Expanded 401(k) may not help many workers
By Christine Dugas, USA TODAY
Despite the promise of higher 401(k) plan contribution limits in a bill that passed the House on Wednesday, few workers may actually be able to take advantage of them, experts say.
Currently, the maximum annual contribution to a 401(k) plan is $10,500. Under the House bill, that would rise to $15,000.
The bill also contains a provision to help older workers catch up on their retirement savings. It allows workers 50 and older to contribute up to $20,000 a year.
But there's a catch: Those who could most afford to add to their retirement plans highly paid workers are likely to be restricted to much smaller contributions based on the contribution rate of their lower-paid co-workers.
And lower-paid workers, who would be allowed to make the maximum contribution, may not be able to afford to increase the amount they save.
Although critics of the House bill say it primarily benefits high-income workers, that's not true in all cases.
In most 401(k) plans, workers who earn $85,000 or more are subject to a non-discrimination test that links their contributions to the average contribution of lower-paid workers.
The rules say the difference between the two contribution rates can't be more than 2%.
So if workers earning less than $85,000 on average contribute 4% of their salaries to the plan, highly paid workers can contribute up to 6%.

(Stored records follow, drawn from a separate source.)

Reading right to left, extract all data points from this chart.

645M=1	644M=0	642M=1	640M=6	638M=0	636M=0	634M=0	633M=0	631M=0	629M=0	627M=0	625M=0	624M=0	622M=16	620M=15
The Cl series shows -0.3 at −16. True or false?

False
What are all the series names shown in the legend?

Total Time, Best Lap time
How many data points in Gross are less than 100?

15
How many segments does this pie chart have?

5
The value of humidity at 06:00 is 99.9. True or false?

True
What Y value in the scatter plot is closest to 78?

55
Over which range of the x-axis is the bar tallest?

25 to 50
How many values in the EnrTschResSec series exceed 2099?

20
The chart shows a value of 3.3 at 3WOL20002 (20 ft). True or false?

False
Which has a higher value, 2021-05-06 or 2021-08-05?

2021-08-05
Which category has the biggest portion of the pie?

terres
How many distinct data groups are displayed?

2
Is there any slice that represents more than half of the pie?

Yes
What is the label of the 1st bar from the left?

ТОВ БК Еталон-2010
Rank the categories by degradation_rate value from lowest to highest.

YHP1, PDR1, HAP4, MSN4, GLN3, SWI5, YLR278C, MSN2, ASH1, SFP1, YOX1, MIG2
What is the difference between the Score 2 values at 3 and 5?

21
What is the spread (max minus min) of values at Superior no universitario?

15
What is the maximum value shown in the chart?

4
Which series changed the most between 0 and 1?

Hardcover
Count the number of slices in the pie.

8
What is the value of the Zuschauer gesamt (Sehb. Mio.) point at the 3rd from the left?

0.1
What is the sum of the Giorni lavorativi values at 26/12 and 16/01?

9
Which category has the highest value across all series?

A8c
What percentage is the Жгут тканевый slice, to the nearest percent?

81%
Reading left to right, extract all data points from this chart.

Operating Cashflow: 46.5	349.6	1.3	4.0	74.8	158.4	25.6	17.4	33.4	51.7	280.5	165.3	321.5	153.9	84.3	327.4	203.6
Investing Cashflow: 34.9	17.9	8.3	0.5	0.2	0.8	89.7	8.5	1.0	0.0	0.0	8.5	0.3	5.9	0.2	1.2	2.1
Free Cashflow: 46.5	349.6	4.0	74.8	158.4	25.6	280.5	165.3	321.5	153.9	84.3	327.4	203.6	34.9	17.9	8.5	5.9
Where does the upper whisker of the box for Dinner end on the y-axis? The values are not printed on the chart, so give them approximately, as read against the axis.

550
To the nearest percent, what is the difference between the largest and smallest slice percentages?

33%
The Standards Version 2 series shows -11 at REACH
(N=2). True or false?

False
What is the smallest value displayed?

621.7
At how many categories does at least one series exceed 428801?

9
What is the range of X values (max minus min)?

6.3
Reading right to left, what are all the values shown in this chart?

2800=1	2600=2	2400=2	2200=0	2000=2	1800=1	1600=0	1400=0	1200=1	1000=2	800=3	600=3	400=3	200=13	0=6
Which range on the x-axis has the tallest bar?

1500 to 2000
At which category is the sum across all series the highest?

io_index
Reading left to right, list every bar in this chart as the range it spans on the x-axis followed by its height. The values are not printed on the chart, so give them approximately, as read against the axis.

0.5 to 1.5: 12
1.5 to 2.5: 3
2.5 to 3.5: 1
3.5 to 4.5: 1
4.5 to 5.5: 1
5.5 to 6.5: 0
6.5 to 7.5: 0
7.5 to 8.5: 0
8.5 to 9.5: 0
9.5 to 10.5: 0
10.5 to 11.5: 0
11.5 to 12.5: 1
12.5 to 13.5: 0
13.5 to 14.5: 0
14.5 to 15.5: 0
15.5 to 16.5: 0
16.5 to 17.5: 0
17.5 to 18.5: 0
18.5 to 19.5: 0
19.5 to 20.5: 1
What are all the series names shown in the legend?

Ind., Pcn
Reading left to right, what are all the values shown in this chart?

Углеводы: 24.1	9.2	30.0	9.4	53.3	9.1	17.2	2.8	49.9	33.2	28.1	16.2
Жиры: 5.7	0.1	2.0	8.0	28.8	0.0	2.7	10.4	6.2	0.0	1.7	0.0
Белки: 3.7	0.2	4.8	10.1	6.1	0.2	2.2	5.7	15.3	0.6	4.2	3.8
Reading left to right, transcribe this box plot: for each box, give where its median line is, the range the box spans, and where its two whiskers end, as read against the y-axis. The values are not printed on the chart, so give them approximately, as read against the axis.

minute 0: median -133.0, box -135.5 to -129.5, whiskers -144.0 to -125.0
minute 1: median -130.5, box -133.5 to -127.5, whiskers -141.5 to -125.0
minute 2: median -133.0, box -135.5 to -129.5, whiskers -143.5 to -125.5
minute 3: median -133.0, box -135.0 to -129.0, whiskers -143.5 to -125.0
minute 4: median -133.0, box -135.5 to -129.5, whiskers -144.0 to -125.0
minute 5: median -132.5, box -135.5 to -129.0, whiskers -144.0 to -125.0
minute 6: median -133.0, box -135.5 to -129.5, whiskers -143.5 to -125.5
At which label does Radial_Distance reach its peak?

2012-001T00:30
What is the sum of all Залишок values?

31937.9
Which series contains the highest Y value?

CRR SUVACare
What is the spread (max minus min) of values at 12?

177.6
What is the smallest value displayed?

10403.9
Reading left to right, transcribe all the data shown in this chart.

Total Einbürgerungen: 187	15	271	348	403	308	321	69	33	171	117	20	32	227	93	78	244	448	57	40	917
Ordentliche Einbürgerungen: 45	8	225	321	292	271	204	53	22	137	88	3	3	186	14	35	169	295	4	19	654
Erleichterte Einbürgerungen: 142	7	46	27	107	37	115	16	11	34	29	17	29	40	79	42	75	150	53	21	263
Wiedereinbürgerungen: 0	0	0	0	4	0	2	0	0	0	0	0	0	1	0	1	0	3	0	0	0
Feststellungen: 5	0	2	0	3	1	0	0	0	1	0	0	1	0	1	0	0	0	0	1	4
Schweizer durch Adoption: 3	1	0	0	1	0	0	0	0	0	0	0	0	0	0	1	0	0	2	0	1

At most plans, highly paid workers are able to contribute 7% of their salary, according to the Profit Sharing/401(k) Council of America. That means a worker earning $85,000 would be able to contribute $5,950 a year.
Workers would have to earn more than $200,000 to be able to contribute the maximum $15,000.
The purpose of the non-discrimination test is not to punish high-income workers but to prompt employers to do more to encourage the rank and file to participate in a 401(k) plan. [Give me a break.]
"Pressure from upper management may lead to better education and more generous matching contributions from employers," says James Delaplane, vice president of the American Benefits Council.
"The non-discrimination test certainly has worked to encourage education programs and other incentives, which in turn have resulted in participation by some workers who otherwise wouldn't have participated," says Karen Ferguson, director of the Pension Rights Center.
"But to the extent that there are an enormous number of workers who can't afford to participate, the test doesn't solve the real problem."
And higher limits are unlikely to encourage many middle-income workers to save more, consumer advocates say. Under the current law, less than 5% of 401(k) plan participants contribute the maximum, according to the Center on Budget and Policy Priorities.